Exercise inputs.

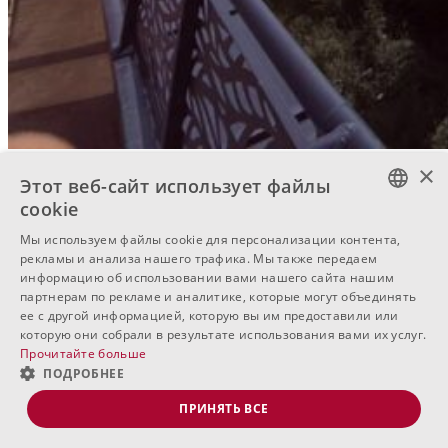
×
Этот веб-сайт использует файлы
cookie
BULGARIAN
Мы используем файлы cookie для персонализации контента,
рекламы и анализа нашего трафика. Мы также передаем
ENGLISH
информацию об использовании вами нашего сайта нашим
партнерам по рекламе и аналитике, которые могут объединять
RUSSIAN
ее с другой информацией, которую вы им предоставили или
которую они собрали в результате использования вами их услуг.
Прочитайте больше
ПОДРОБНЕЕ
ПРИНЯТЬ ВСЕ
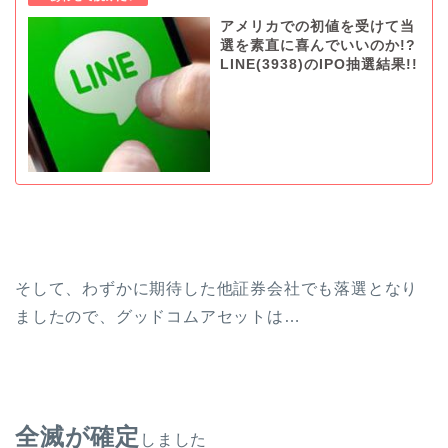
アメリカでの初値を受けて当
選を素直に喜んでいいのか!?
LINE(3938)のIPO抽選結果!!
そして、わずかに期待した他証券会社でも落選となり
ましたので、グッドコムアセットは…
全滅が確定
しました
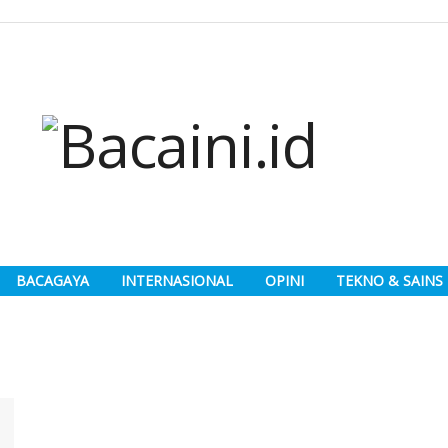
BACAGAYA
INTERNASIONAL
OPINI
TEKNO & SAINS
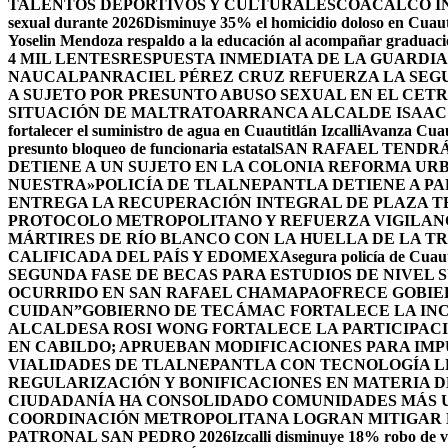
TALENTOS DEPORTIVOS Y CULTURALES
COACALCO IN
sexual durante 2026
Disminuye 35% el homicidio doloso en Cuauti
Yoselin Mendoza respaldo a la educación al acompañar graduacio
4 MIL LENTES
RESPUESTA INMEDIATA DE LA GUARDIA
NAUCALPAN
RACIEL PÉREZ CRUZ REFUERZA LA SEGU
A SUJETO POR PRESUNTO ABUSO SEXUAL EN EL CET
SITUACIÓN DE MALTRATO
ARRANCA ALCALDE ISAAC
fortalecer el suministro de agua en Cuautitlán Izcalli
Avanza Cuaut
presunto bloqueo de funcionaria estatal
SAN RAFAEL TENDRÁ
DETIENE A UN SUJETO EN LA COLONIA REFORMA UR
NUESTRA»
POLICÍA DE TLALNEPANTLA DETIENE A P
ENTREGA LA RECUPERACIÓN INTEGRAL DE PLAZA T
PROTOCOLO METROPOLITANO Y REFUERZA VIGILAN
MÁRTIRES DE RÍO BLANCO CON LA HUELLA DE LA T
CALIFICADA DEL PAÍS Y EDOMEX
Asegura policía de Cuaut
SEGUNDA FASE DE BECAS PARA ESTUDIOS DE NIVEL
OCURRIDO EN SAN RAFAEL CHAMAPA
OFRECE GOBIE
CUIDAN”
GOBIERNO DE TECÁMAC FORTALECE LA INC
ALCALDESA ROSI WONG FORTALECE LA PARTICIPACI
EN CABILDO; APRUEBAN MODIFICACIONES PARA IM
VIALIDADES DE TLALNEPANTLA CON TECNOLOGÍA L
REGULARIZACIÓN Y BONIFICACIONES EN MATERIA D
CIUDADANÍA HA CONSOLIDADO COMUNIDADES MÁS UN
COORDINACIÓN METROPOLITANA LOGRAN MITIGAR D
PATRONAL SAN PEDRO 2026
Izcalli disminuye 18% robo de v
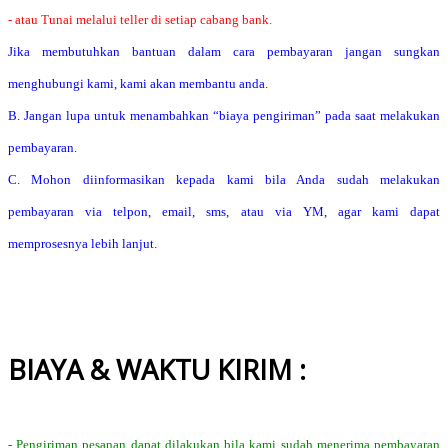
- atau Tunai melalui teller di setiap cabang bank.
Jika membutuhkan bantuan dalam cara pembayaran jangan sungkan
menghubungi kami, kami akan membantu anda.
B. Jangan lupa untuk menambahkan “biaya pengiriman” pada saat melakukan
pembayaran.
C. Mohon diinformasikan kepada kami bila Anda sudah melakukan
pembayaran via telpon, email, sms, atau via YM, agar kami dapat
memprosesnya lebih lanjut.
BIAYA & WAKTU KIRIM :
- Pengiriman pesanan dapat dilakukan bila kami sudah menerima pembayaran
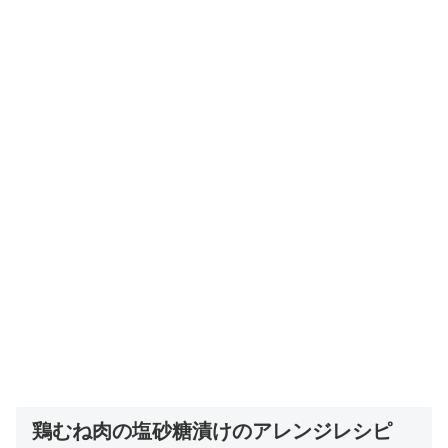
鶏むね肉の塩砂糖漬けのアレンジレシピ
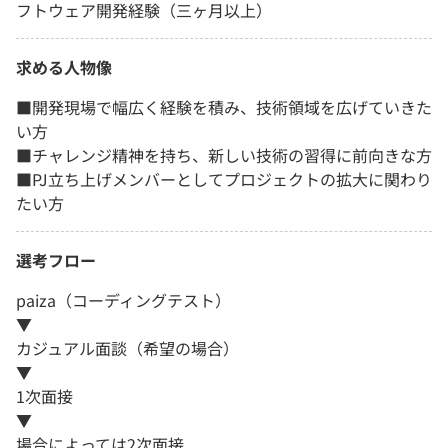
フトウェア開発経験（三ヶ月以上）
求める人物像
■開発現場で幅広く経験を積み、技術領域を広げていきた
い方
■チャレンジ精神を持ち、新しい技術の習得に前向きな方
■PJ立ち上げメンバーとしてプロジェクトの拡大に関わり
たい方
選考フロー
paiza（コーディングテスト）
▼
カジュアル面談（希望の場合）
▼
1次面接
▼
場合によっては2次面接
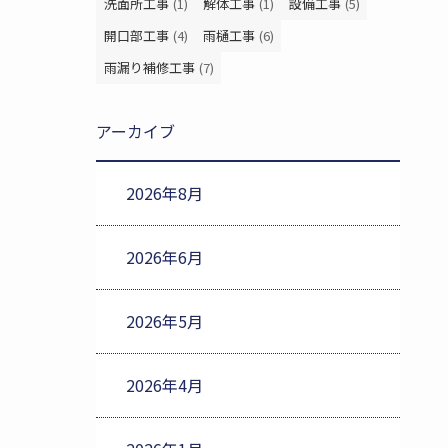
洗面所工事
(1)
解体工事
(1)
設備工事
(5)
開口部工事
(4)
雨樋工事
(6)
雨漏り補修工事
(7)
アーカイブ
2026年8月
2026年6月
2026年5月
2026年4月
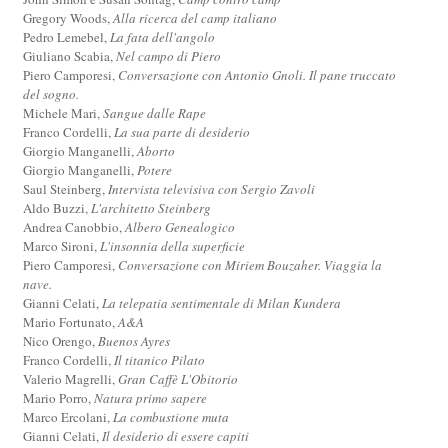
Gregory Woods,
Alla ricerca del camp italiano
Pedro Lemebel,
La fata dell'angolo
Giuliano Scabia,
Nel campo di Piero
Piero Camporesi,
Conversazione con Antonio Gnoli. Il pane truccato
del sogno.
Michele Mari,
Sangue dalle Rape
Franco Cordelli,
La sua parte di desiderio
Giorgio Manganelli,
Aborto
Giorgio Manganelli,
Potere
Saul Steinberg,
Intervista televisiva con Sergio Zavoli
Aldo Buzzi,
L'architetto Steinberg
Andrea Canobbio,
Albero Genealogico
Marco Sironi,
L'insonnia della superficie
Piero Camporesi,
Conversazione con Miriem Bouzaher. Viaggia la
nave.
Gianni Celati,
La telepatia sentimentale di Milan Kundera
Mario Fortunato,
A&A
Nico Orengo,
Buenos Ayres
Franco Cordelli,
Il titanico Pilato
Valerio Magrelli,
Gran Caffè L'Obitorio
Mario Porro,
Natura primo sapere
Marco Ercolani,
La combustione muta
Gianni Celati,
Il desiderio di essere capiti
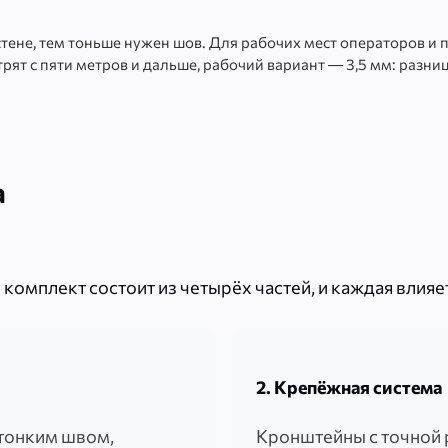
тене, тем тоньше нужен шов. Для рабочих мест операторов и п
трят с пяти метров и дальше, рабочий вариант — 3,5 мм: разни
а
омплект состоит из четырёх частей, и каждая влияет
2. Крепёжная система
тонким швом,
Кронштейны с точной 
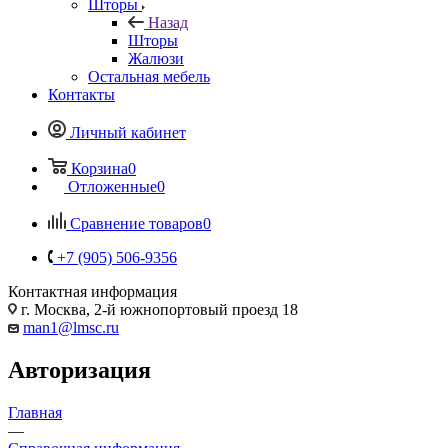
Шторы
Назад
Шторы
Жалюзи
Остальная мебель
Контакты
Личный кабинет
Корзина
0
Отложенные
0
Сравнение товаров
0
+7 (905) 506-9356
Контактная информация
г. Москва, 2-й южнопортовый проезд 18
man1@lmsc.ru
Авторизация
Главная
—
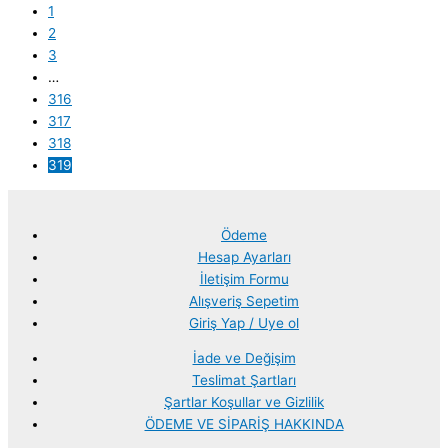
1
2
3
…
316
317
318
319
Ödeme
Hesap Ayarları
İletişim Formu
Alışveriş Sepetim
Giriş Yap / Uye ol
İade ve Değişim
Teslimat Şartları
Şartlar Koşullar ve Gizlilik
ÖDEME VE SİPARİŞ HAKKINDA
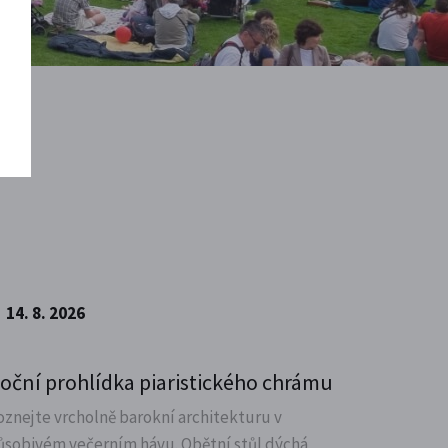
14. 8. 2026
oční prohlídka piaristického chrámu
oznejte vrcholně barokní architekturu v
ůsobivém večerním hávu. Obětní stůl dýchá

Assignment. A faithful, complete copy of the entries is required, without the pictures.

Answer space.
×
Этот веб-сайт использует файлы
cookie
BULGARIAN
Мы используем файлы cookie для персонализации контента,
рекламы и анализа нашего трафика. Мы также передаем
ENGLISH
информацию об использовании вами нашего сайта нашим
партнерам по рекламе и аналитике, которые могут объединять
RUSSIAN
ее с другой информацией, которую вы им предоставили или
которую они собрали в результате использования вами их услуг.
Прочитайте больше
ПОДРОБНЕЕ
ПРИНЯТЬ ВСЕ
アメリカでの初値を受けて当
選を素直に喜んでいいのか!?
LINE(3938)のIPO抽選結果!!
そして、わずかに期待した他証券会社でも落選となり
ましたので、グッドコムアセットは…
全滅が確定
しました
BACAGAYA
INTERNASIONAL
OPINI
TEKNO & SAINS
TALENTOS DEPORTIVOS Y CULTURALES
COACALCO IN
sexual durante 2026
Disminuye 35% el homicidio doloso en Cuauti
Yoselin Mendoza respaldo a la educación al acompañar graduacio
4 MIL LENTES
RESPUESTA INMEDIATA DE LA GUARDIA
NAUCALPAN
RACIEL PÉREZ CRUZ REFUERZA LA SEGU
A SUJETO POR PRESUNTO ABUSO SEXUAL EN EL CET
SITUACIÓN DE MALTRATO
ARRANCA ALCALDE ISAAC
fortalecer el suministro de agua en Cuautitlán Izcalli
Avanza Cuaut
presunto bloqueo de funcionaria estatal
SAN RAFAEL TENDRÁ
DETIENE A UN SUJETO EN LA COLONIA REFORMA UR
NUESTRA»
POLICÍA DE TLALNEPANTLA DETIENE A P
ENTREGA LA RECUPERACIÓN INTEGRAL DE PLAZA T
PROTOCOLO METROPOLITANO Y REFUERZA VIGILAN
MÁRTIRES DE RÍO BLANCO CON LA HUELLA DE LA T
CALIFICADA DEL PAÍS Y EDOMEX
Asegura policía de Cuaut
SEGUNDA FASE DE BECAS PARA ESTUDIOS DE NIVEL
OCURRIDO EN SAN RAFAEL CHAMAPA
OFRECE GOBIE
CUIDAN”
GOBIERNO DE TECÁMAC FORTALECE LA INC
ALCALDESA ROSI WONG FORTALECE LA PARTICIPACI
EN CABILDO; APRUEBAN MODIFICACIONES PARA IM
VIALIDADES DE TLALNEPANTLA CON TECNOLOGÍA L
REGULARIZACIÓN Y BONIFICACIONES EN MATERIA D
CIUDADANÍA HA CONSOLIDADO COMUNIDADES MÁS UN
COORDINACIÓN METROPOLITANA LOGRAN MITIGAR D
PATRONAL SAN PEDRO 2026
Izcalli disminuye 18% robo de v
- atau Tunai melalui teller di setiap cabang bank.
Jika membutuhkan bantuan dalam cara pembayaran jangan sungkan
menghubungi kami, kami akan membantu anda.
B. Jangan lupa untuk menambahkan “biaya pengiriman” pada saat melakukan
pembayaran.
C. Mohon diinformasikan kepada kami bila Anda sudah melakukan
pembayaran via telpon, email, sms, atau via YM, agar kami dapat
memprosesnya lebih lanjut.
BIAYA & WAKTU KIRIM :
- Pengiriman pesanan dapat dilakukan bila kami sudah menerima pembayaran
鶏むね肉の塩砂糖漬けのアレンジレシピ
フトウェア開発経験（三ヶ月以上）
求める人物像
■開発現場で幅広く経験を積み、技術領域を広げていきた
い方
■チャレンジ精神を持ち、新しい技術の習得に前向きな方
■PJ立ち上げメンバーとしてプロジェクトの拡大に関わり
たい方
選考フロー
paiza（コーディングテスト）
▼
カジュアル面談（希望の場合）
▼
1次面接
▼
場合によっては2次面接
洗面所工事
(1)
解体工事
(1)
設備工事
(5)
開口部工事
(4)
雨樋工事
(6)
雨漏り補修工事
(7)
アーカイブ
2026年8月
2026年6月
2026年5月
2026年4月
Gregory Woods,
Alla ricerca del camp italiano
Pedro Lemebel,
La fata dell'angolo
Giuliano Scabia,
Nel campo di Piero
Piero Camporesi,
Conversazione con Antonio Gnoli. Il pane truccato
del sogno.
Michele Mari,
Sangue dalle Rape
Franco Cordelli,
La sua parte di desiderio
Giorgio Manganelli,
Aborto
Giorgio Manganelli,
Potere
Saul Steinberg,
Intervista televisiva con Sergio Zavoli
Aldo Buzzi,
L'architetto Steinberg
Andrea Canobbio,
Albero Genealogico
Marco Sironi,
L'insonnia della superficie
Piero Camporesi,
Conversazione con Miriem Bouzaher. Viaggia la
nave.
Gianni Celati,
La telepatia sentimentale di Milan Kundera
Mario Fortunato,
A&A
Nico Orengo,
Buenos Ayres
Franco Cordelli,
Il titanico Pilato
Valerio Magrelli,
Gran Caffè L'Obitorio
Mario Porro,
Natura primo sapere
Marco Ercolani,
La combustione muta
Gianni Celati,
Il desiderio di essere capiti
тене, тем тоньше нужен шов. Для рабочих мест операторов и п
трят с пяти метров и дальше, рабочий вариант — 3,5 мм: разни
а
омплект состоит из четырёх частей, и каждая влияет
2. Крепёжная система
тонким швом,
Кронштейны с точной 
Шторы
Назад
Шторы
Жалюзи
Остальная мебель
Контакты
Личный кабинет
Корзина
0
Отложенные
0
Сравнение товаров
0
+7 (905) 506-9356
Контактная информация
г. Москва, 2-й южнопортовый проезд 18
man1@lmsc.ru
Авторизация
Главная
—
1
2
3
…
316
317
318
319
Ödeme
Hesap Ayarları
İletişim Formu
Alışveriş Sepetim
Giriş Yap / Uye ol
İade ve Değişim
Teslimat Şartları
Şartlar Koşullar ve Gizlilik
ÖDEME VE SİPARİŞ HAKKINDA
14. 8. 2026
oční prohlídka piaristického chrámu
oznejte vrcholně barokní architekturu v
ůsobivém večerním hávu. Obětní stůl dýchá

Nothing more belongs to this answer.